The successful protection legislation ensures the perfectly clean waters of Hermosa Creek will continue help dilute the metals in the Animas from upstream of the Hermosa confluence and downstream through Durango.

“This ski resort, you know why it’s called Purgatory?” Churchwell asked as we drove past ski slopes on our way out of the Hermosa Basin. 

Of course, I didn’t know why it was called Purgatory. 

“It relates to the original name of the Animas. ‘El Rio de las Animas Perdidas’ meaning ‘the River of Lost Souls’ as Spanish explorers first named it in 1765,” he explained. “The ski resort is themed: ski runs, lodges, etc., to reflect Dante Alighieri’s 14th-century Dantes’s Inferno.” 

Finally. Something I was at least loosely familiar with. 

As we descended the now protected Hermosa Creek drainage, swaths of mountain bikers, ATV users and hikers flew by us and I found myself contemplating the incredible irony of the theme of Hermosa Creek’s “partner” ski resort. 

Colorado, where I had imagined things being long since uncovered and discovered, swarmed with anglers, was in fact alive and evolving. In my pursuit of Colorado River cutthroat trout, I had been challenged both physically and mentally. With the conservation of an entire drainage — the first of its kind, Churchwell and the team possibly saved the future for one particular lineage and certainly enabled the longevity of one of the West’s iconic species. They did so proudly and in a way where all were made whole. 

Colorado River cutthroat trout. Daniel A. Ritz photo.

Exploring one last feature at the confluence of the East Fork of Hermosa Creek and the mainstem, I asked Churchwell what he thinks people can take away from his experience, some would call it his legacy, at Hermosa Creek. 

“Collaboration and compromise,” he said, again. “That’s all there is. That’s how it was supposed to be from the start, right?”  

If Durango is, in fact, the center of the universe as Churchwell mentioned upon our first meaning, its spirit seems to be very much alive; it felt a lot more like heaven than hell.

• Supplied data
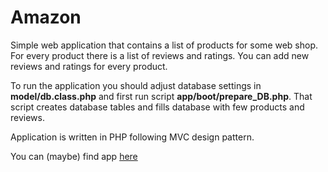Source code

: # Amazon

Simple web application that contains a list of products for some web shop. For every product there is a list of reviews and ratings. You can add new reviews and ratings for every product.

To run the application you should adjust database settings in **model/db.class.php** and first run script **app/boot/prepare_DB.php**. That script creates database tables and fills database with few products and reviews. 

Application is written in PHP following MVC design pattern. 

You can (maybe) find app [here](http://rp2.studenti.math.hr/~pcustic/dz2/amazon/index.php)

• Task objective
Reproduce the Hermosa Creek passage, starting with "The successful protection" and going on through "the Hermosa Basin.", and rename "Hermosa Creek" as "Hermosa River" throughout.

• Task response
The successful protection legislation ensures the perfectly clean waters of Hermosa River will continue help dilute the metals in the Animas from upstream of the Hermosa confluence and downstream through Durango.

“This ski resort, you know why it’s called Purgatory?” Churchwell asked as we drove past ski slopes on our way out of the Hermosa Basin.